Klimazyklen im 1000-Jahre-Rhythmus
So ganz neu ist Weinbau in nördlichen Regionen nicht. Im Mittelalter gab es ein sogenanntes Klimaoptimum mit einem Temperaturmaximum um etwa 1000 nach Christi. Es war im Durchschnitt um 1 bis 2 °C wärmer als in der nachfolgenden Kälteperiode. In den deutschen Mittelgebirgen wurde im Hochmittelalter bis auf knapp 1.300 m Seehöhe Wein angebaut. Sogar in Südschottland wurden damals Reben kultiviert.
Solche Kalt-Warmphasen treten mit einer Periodendauer von rund 1.000 Jahren auf, wie Eiskern-Analysen in Grönland und in der Antarktis belegen.

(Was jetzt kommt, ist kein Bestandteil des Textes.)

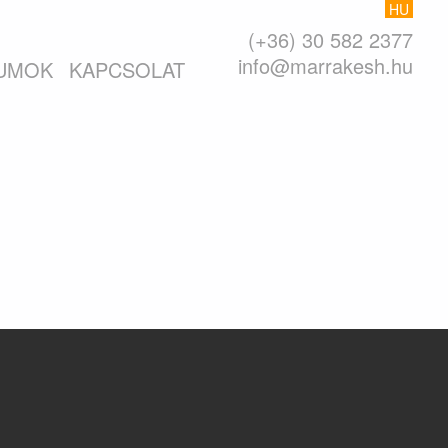
HU
(+36) 30 582 2377
info@marrakesh.hu
UMOK
KAPCSOLAT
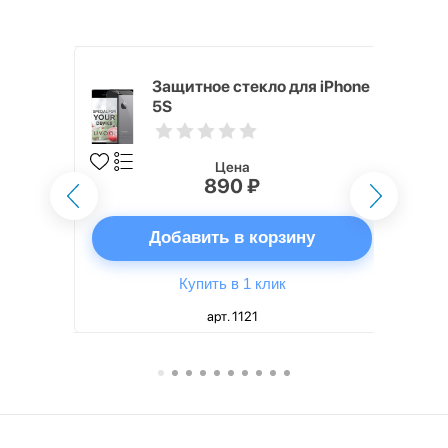
h Touch ID
Защитное стекло для iPhone
d русская,
5S
Цена
890 ₽
ну
Добавить в корзину
Купить в 1 клик
арт. 1121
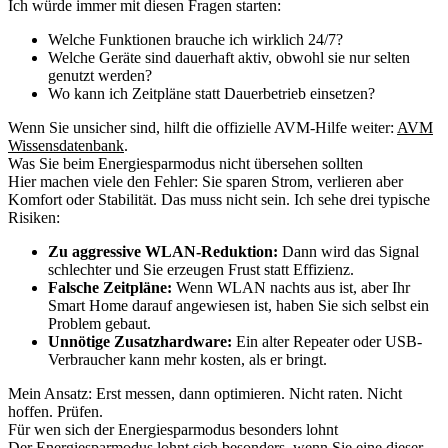
Ich würde immer mit diesen Fragen starten:
Welche Funktionen brauche ich wirklich 24/7?
Welche Geräte sind dauerhaft aktiv, obwohl sie nur selten
genutzt werden?
Wo kann ich Zeitpläne statt Dauerbetrieb einsetzen?
Wenn Sie unsicher sind, hilft die offizielle AVM-Hilfe weiter:
AVM
Wissensdatenbank
.
Was Sie beim Energiesparmodus nicht übersehen sollten
Hier machen viele den Fehler: Sie sparen Strom, verlieren aber
Komfort oder Stabilität. Das muss nicht sein. Ich sehe drei typische
Risiken:
Zu aggressive WLAN-Reduktion:
Dann wird das Signal
schlechter und Sie erzeugen Frust statt Effizienz.
Falsche Zeitpläne:
Wenn WLAN nachts aus ist, aber Ihr
Smart Home darauf angewiesen ist, haben Sie sich selbst ein
Problem gebaut.
Unnötige Zusatzhardware:
Ein alter Repeater oder USB-
Verbraucher kann mehr kosten, als er bringt.
Mein Ansatz: Erst messen, dann optimieren. Nicht raten. Nicht
hoffen. Prüfen.
Für wen sich der Energiesparmodus besonders lohnt
Der Energiesparmodus lohnt sich besonders, wenn Sie eine dieser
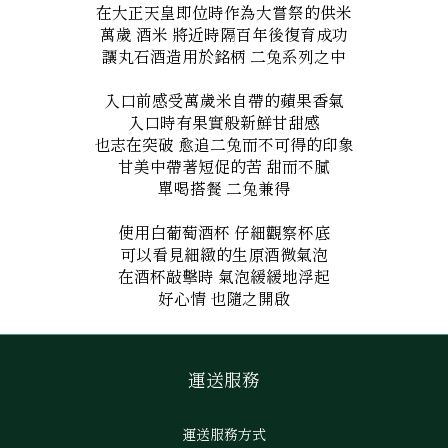
在大正天皇即位時作為大嘗祭的供米
萬歲 酒米 將近時隔百年後復育成功
讓丸石酒造用於銘柄 二兔系列之中
入口前感受萬歲米自帶的蘋果香氣
入口時有果實般新鮮甘甜感
也志在突破 愈追二兔而不可得的印象
甘美中帶著短促的苦 甜而不膩
單喝搭餐 二兔兼得
使用白葡萄酒杯 仔細觀察杯底
可以看見細緻的生原酒微氣泡
在酒杯敲擊時 氣泡緩緩地浮起
好心情 也隨之開啟
運送服務
運送服務方式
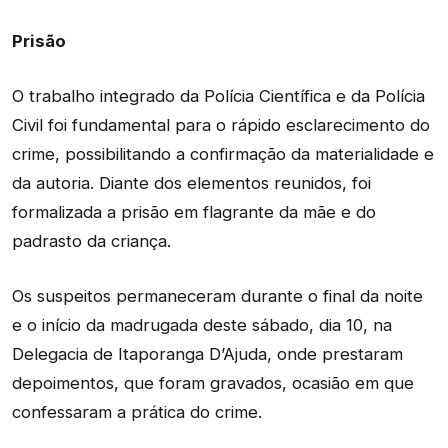
Prisão
O trabalho integrado da Polícia Científica e da Polícia
Civil foi fundamental para o rápido esclarecimento do
crime, possibilitando a confirmação da materialidade e
da autoria. Diante dos elementos reunidos, foi
formalizada a prisão em flagrante da mãe e do
padrasto da criança.
Os suspeitos permaneceram durante o final da noite
e o início da madrugada deste sábado, dia 10, na
Delegacia de Itaporanga D’Ajuda, onde prestaram
depoimentos, que foram gravados, ocasião em que
confessaram a prática do crime.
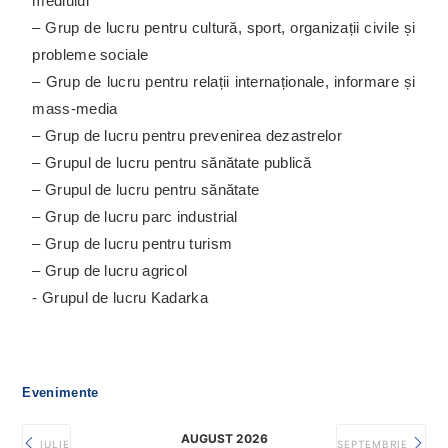
mediului
– Grup de lucru pentru cultură, sport, organizații civile și
probleme sociale
– Grup de lucru pentru relații internaționale, informare și
mass-media
– Grup de lucru pentru prevenirea dezastrelor
– Grupul de lucru pentru sănătate publică
– Grupul de lucru pentru sănătate
– Grup de lucru parc industrial
– Grup de lucru pentru turism
– Grup de lucru agricol
- Grupul de lucru Kadarka
Evenimente
AUGUST 2026
IULIE
SEPTEMBRIE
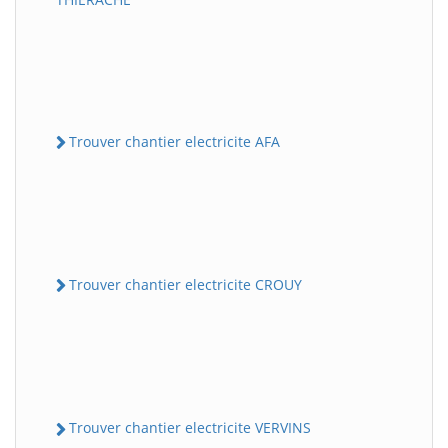
Trouver chantier electricite AFA
Trouver chantier electricite CROUY
Trouver chantier electricite VERVINS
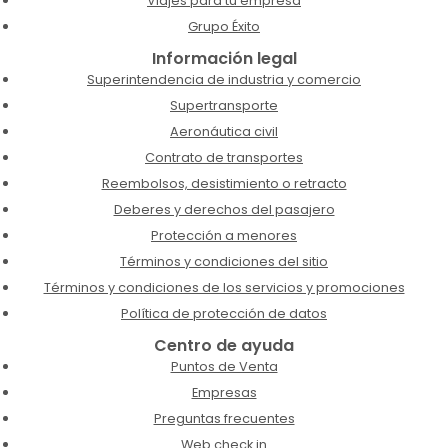
Viajes para tu empresa
Grupo Éxito
Información legal
Superintendencia de industria y comercio
Supertransporte
Aeronáutica civil
Contrato de transportes
Reembolsos, desistimiento o retracto
Deberes y derechos del pasajero
Protección a menores
Términos y condiciones del sitio
Términos y condiciones de los servicios y promociones
Política de protección de datos
Centro de ayuda
Puntos de Venta
Empresas
Preguntas frecuentes
Web check in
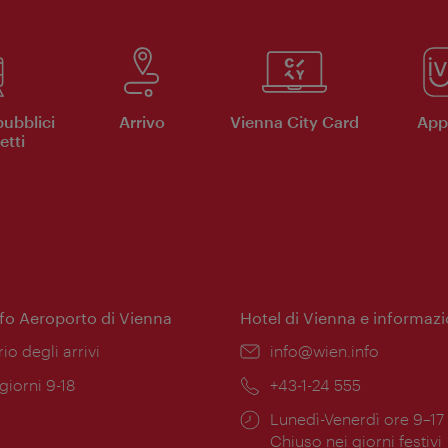
pubblici
Arrivo
Vienna City Card
App 
etti
nfo Aeroporto di Vienna
Hotel di Vienna e informazi
ione:
rio degli arrivi
Email:
info@wien.info
 giorni 9-18
Telefono:
+43-1-24 555
Orari
Lunedì-Venerdì ore 9–17
ura:
di
Chiuso nei giorni festivi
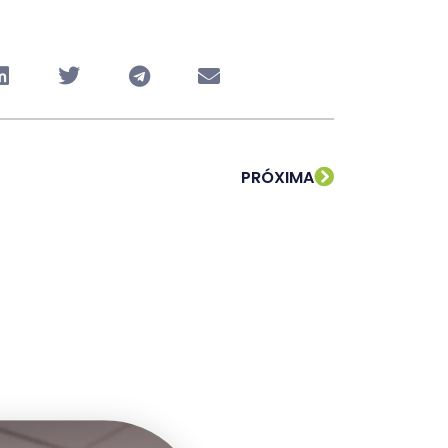
PRÓXIMA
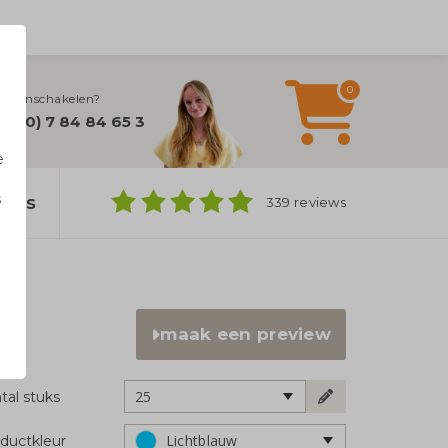
0
lijn inschakelen?
32 (0) 7 84 84 65 3
e
s
bags
339 reviews
n
maak een preview
25
tal stuks
Lichtblauw
ductkleur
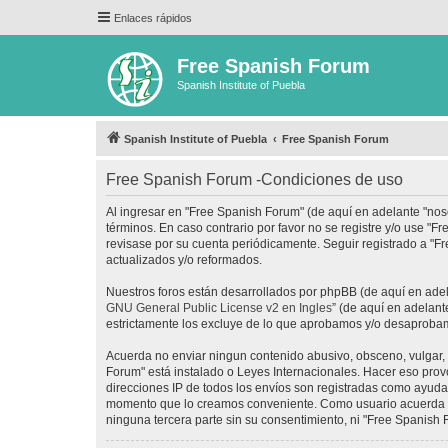
Enlaces rápidos
Free Spanish Forum
Spanish Institute of Puebla
Spanish Institute of Puebla
Free Spanish Forum
Free Spanish Forum -Condiciones de uso
Al ingresar en "Free Spanish Forum" (de aquí en adelante "noso
términos. En caso contrario por favor no se registre y/o use 
revisase por su cuenta periódicamente. Seguir registrado a "
actualizados y/o reformados.
Nuestros foros están desarrollados por phpBB (de aquí en adela
GNU General Public License v2 en Ingles
” (de aquí en adelan
estrictamente los excluye de lo que aprobamos y/o desaprobam
Acuerda no enviar ningun contenido abusivo, obsceno, vulgar, d
Forum" está instalado o Leyes Internacionales. Hacer eso prov
direcciones IP de todos los envíos son registradas como ayuda 
momento que lo creamos conveniente. Como usuario acuerda q
ninguna tercera parte sin su consentimiento, ni "Free Spanis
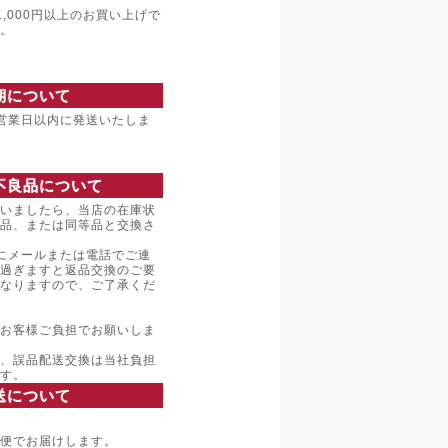
,000円以上のお買い上げで
。
期について
営業日以内に発送いたしま
不良品について
いましたら、当店の在庫状
品、または同等品と交換さ
にメールまたは電話でご連
過ぎますと返品交換のご要
なりますので、ご了承くだ
お客様ご負担でお願いしま
、誤品配送交換は当社負担
す。
送について
便でお届けします。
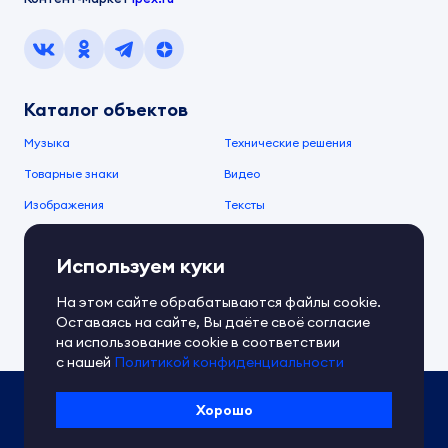
Каталог объектов
Музыка
Технические решения
Товарные знаки
Видео
Изображения
Тексты
О компании
Используем куки
О сервисе
FAQ
Документы IPEX
На этом сайте обрабатываются файлы cookie.
Справочный центр
Оставаясь на сайте, Вы даёте своё согласие
Контакты
Обратная связь
на использование cookie в соответствии
с нашей
Политикой конфиденциальности
Политика IPEX по обработке ПД
Хорошо
Условия использования платформы
Сведения об ИТ-деятельности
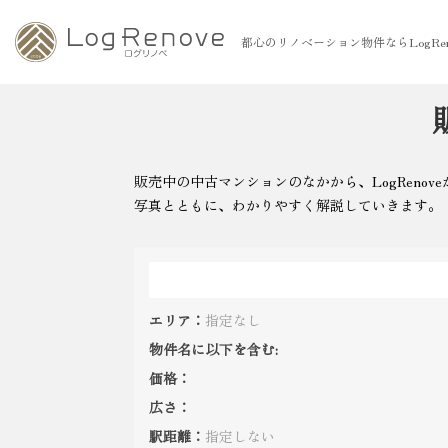
都心のリノベーション物件ならLogRen
販売中の中古マンションのなかから、LogRen
写真とともに、わかりやすく解説していきます。
エリア：
指定なし
物件名に以下を含む:
価格：
広さ：
駅距離：
指定しない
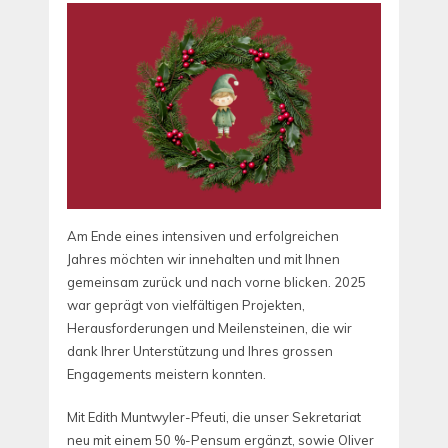
Am Ende eines intensiven und erfolgreichen
Jahres möchten wir innehalten und mit Ihnen
gemeinsam zurück und nach vorne blicken. 2025
war geprägt von vielfältigen Projekten,
Herausforderungen und Meilensteinen, die wir
dank Ihrer Unterstützung und Ihres grossen
Engagements meistern konnten.
Mit Edith Muntwyler-Pfeuti, die unser Sekretariat
neu mit einem 50 %-Pensum ergänzt, sowie Oliver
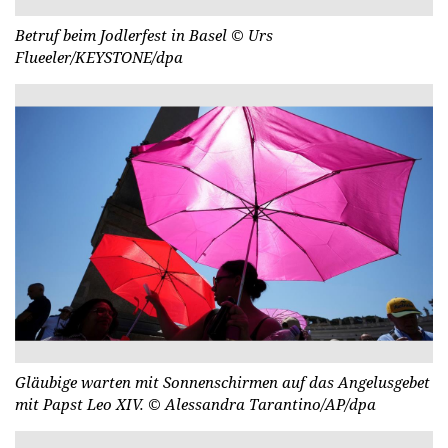
Betruf beim Jodlerfest in Basel
© Urs
Flueeler/KEYSTONE/dpa
Gläubige warten mit Sonnenschirmen auf das Angelusgebet
mit Papst Leo XIV.
© Alessandra Tarantino/AP/dpa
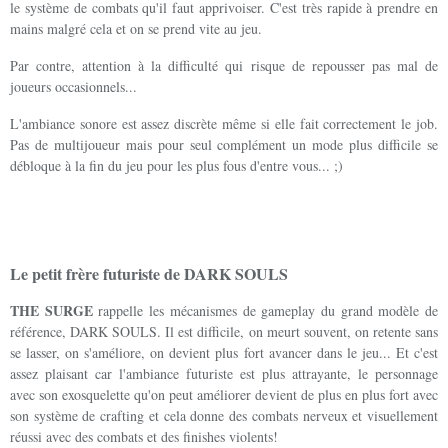
le système de combats qu'il faut apprivoiser. C'est très rapide à prendre en
mains malgré cela et on se prend vite au jeu.
Par contre, attention à la difficulté qui risque de repousser pas mal de
joueurs occasionnels...
L'ambiance sonore est assez discrète même si elle fait correctement le job.
Pas de multijoueur mais pour seul complément un mode plus difficile se
débloque à la fin du jeu pour les plus fous d'entre vous... ;)
Le petit frère futuriste de DARK SOULS
THE SURGE
rappelle les mécanismes de gameplay du grand modèle de
référence, DARK SOULS. Il est difficile, on meurt souvent, on retente sans
se lasser, on s'améliore, on devient plus fort avancer dans le jeu... Et c'est
assez plaisant car l'ambiance futuriste est plus attrayante, le personnage
avec son exosquelette qu'on peut améliorer devient de plus en plus fort avec
son système de crafting et cela donne des combats nerveux et visuellement
réussi avec des combats et des finishes violents!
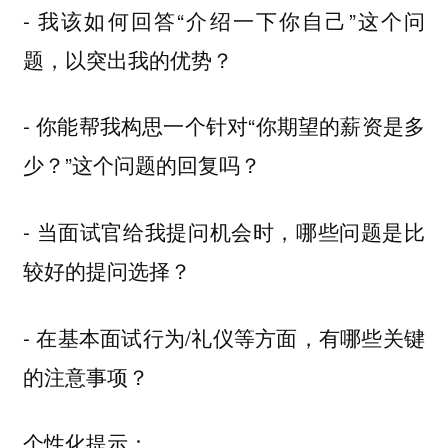
- 我该如何回答“介绍一下你自己”这个问
题，以突出我的优势？
- 你能帮我构思一个针对“你期望的薪资是多
少？”这个问题的回复吗？
- 当面试官给我提问机会时，哪些问题是比
较好的提问选择？
- 在基本面试行为/礼仪等方面，有哪些关键
的注意事项？
个性化提示：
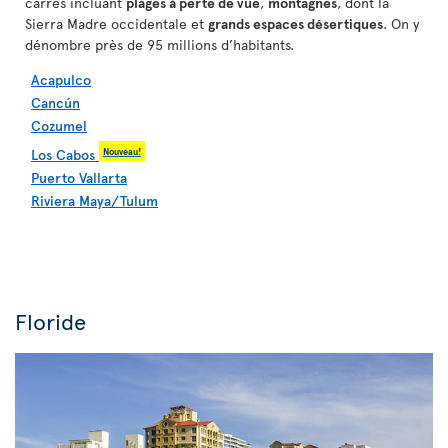
carrés incluant
plages à perte de vue
,
montagnes
, dont la
Sierra Madre occidentale et
grands espaces désertiques
. On y
dénombre près de 95 millions d’habitants.
Acapulco
Cancún
Cozumel
Nouveau!
Los Cabos
Puerto Vallarta
Riviera Maya/Tulum
Floride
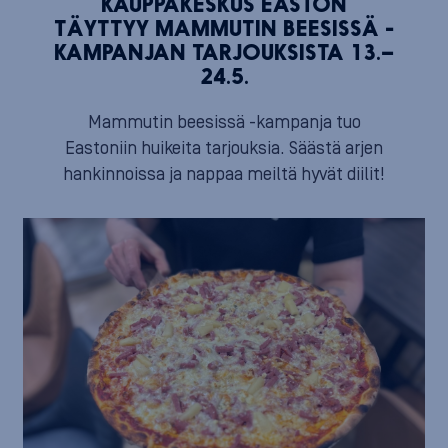
KAUPPAKESKUS EASTON
TÄYTTYY MAMMUTIN BEESISSÄ -
KAMPANJAN TARJOUKSISTA 13.–
24.5.
Mammutin beesissä -kampanja tuo
Eastoniin huikeita tarjouksia. Säästä arjen
hankinnoissa ja nappaa meiltä hyvät diilit!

Nachweisbar ist dieses Phänomen seit mindestens 9.000 Jahren. Um Christi Geburt herrschte das Römische Klimaoptimum, 1.000 Jahre davor die Minoische Warmzeit. Die Temperaturminima dazwischen führten zu Völkerwanderungen in wärmere Gegenden und zu Hungersnöten. Um etwa 500 vor Christi machten sich die Kelten auf den Weg, 1.000 Jahre später die Goten. Um 1500 bis 1600 nach Christi wüteten Hungersnöte in Europa.